Orangtua perlu waspada tanda anak mengalami child grooming
Psikolog Klinis, Ratih Ibrahim, menegaskan bahwa dalam kasus grooming, yang paling penting untuk dibenahi adalah pada orang dewasa dan bukan pada anak.
"Yang bejat adalah si orang dewasa yang melakukan pemerkosaan kepada anak kecil. jadi, Yang terpenting justru bukan di anaknya, melainkan pada orang dewasanya, untuk tidak grooming anak," terang Ratih saat dihubungi Kompas.com, Kamis (1/5/2025)
Sementara itu, Psikolog sekaligus Dosen di Universitas 'Aisyiyah Yogyakarta, Ratna Yunita Setiyani Subardjo, menambahkan bahwa orang tua perlu mengenali tanda-tanda grooming pada anak.
"Kenali tanda-tanda perubahan perilaku pada anak dan tanda pelecehan," ujar Ratna saat dihubungi Kompas.com, Kamis (1/5/2025).
Baca juga: Penjelasan Psikologis Mengapa Korban Pelecehan Seksual Terkadang Tidak Berontak
Tanda anak mengalami child grooming
Ratna menjelaskan bahwa perubahan perilaku anak yang mengalami grooming, yaitu meliputi perubahan mood, penarikan diri dari aktivitas sosial, ataupun perubahan dalam penampilan.

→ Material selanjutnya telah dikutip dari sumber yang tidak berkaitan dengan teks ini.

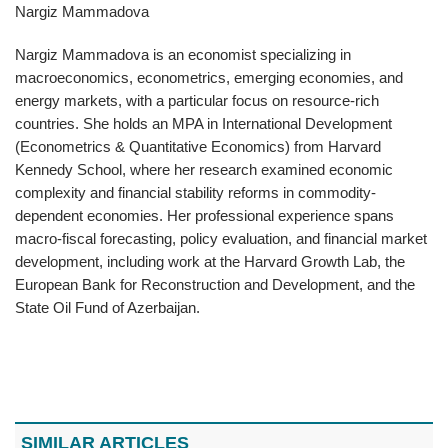
Nargiz Mammadova
Nargiz Mammadova is an economist specializing in
macroeconomics, econometrics, emerging economies, and
energy markets, with a particular focus on resource-rich
countries. She holds an MPA in International Development
(Econometrics & Quantitative Economics) from Harvard
Kennedy School, where her research examined economic
complexity and financial stability reforms in commodity-
dependent economies. Her professional experience spans
macro-fiscal forecasting, policy evaluation, and financial market
development, including work at the Harvard Growth Lab, the
European Bank for Reconstruction and Development, and the
State Oil Fund of Azerbaijan.
SIMILAR ARTICLES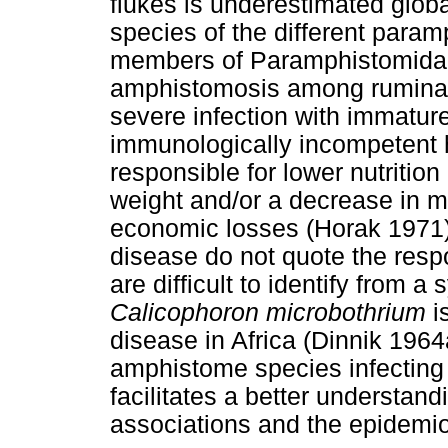
flukes is underestimated global
species of the different param
members of Paramphistomidae
amphistomosis among ruminan
severe infection with immature 
immunologically incompetent
responsible for lower nutrition
weight and/or a decrease in m
economic losses (Horak 1971)
disease do not quote the res
are difficult to identify from 
Calicophoron microbothrium
i
disease in Africa (Dinnik 1964
amphistome species infecting
facilitates a better understan
associations and the epidemio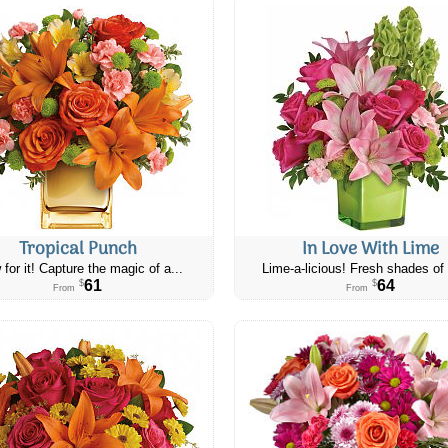
Tropical Punch
In Love With Lime
 for it! Capture the magic of a...
Lime-a-licious! Fresh shades of 
61
64
$
$
From
From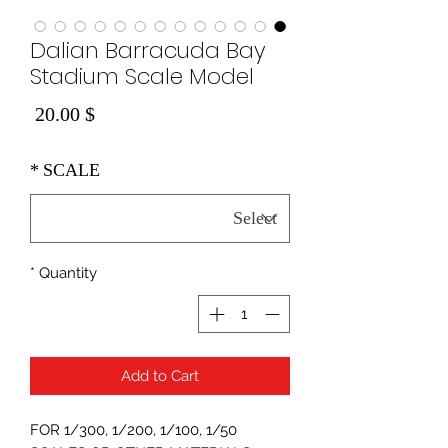
Dalian Barracuda Bay
Stadium Scale Model
Price
$ 20.00
*
SCALE
*
Quantity
Add to Cart
FOR 1/300, 1/200, 1/100, 1/50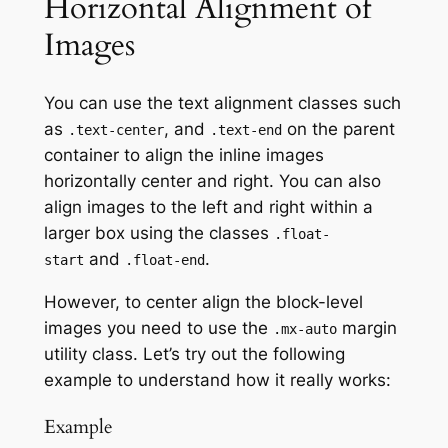
Horizontal Alignment of
Images
You can use the text alignment classes such
as
, and
on the parent
.text-center
.text-end
container to align the inline images
horizontally center and right. You can also
align images to the left and right within a
larger box using the classes
.float-
and
.
start
.float-end
However, to center align the block-level
images you need to use the
margin
.mx-auto
utility class. Let’s try out the following
example to understand how it really works:
Example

Sementara itu, tanda-tanda pelecehan dapat berupa luka fisik, perubahan perilaku seksual, atau ketakutan yang tidak biasa.
Dengan memiliki kesadaran akan dua hal tersebut, orang tua dapat terbantu dalam mengetahui potensi masalah dan memutuskan tindakan yang tepat.
"Jika terjadi kecurigaan, maka orang terdekat, bisa ortu atau guru, atau kakek nenek dan saudara, sebaiknya segera melaporkan kecurigaan kepada pihak berwenang, seperti polisi atau lembaga perlindungan anak," tambah Ratna.
"Hal yang tak kalah pentingnya adalah beri dukungan kepada anak yang menjadi korban child grooming dan pastikan mereka mendapatkan bantuan yang dibutuhkan," lanjutnya.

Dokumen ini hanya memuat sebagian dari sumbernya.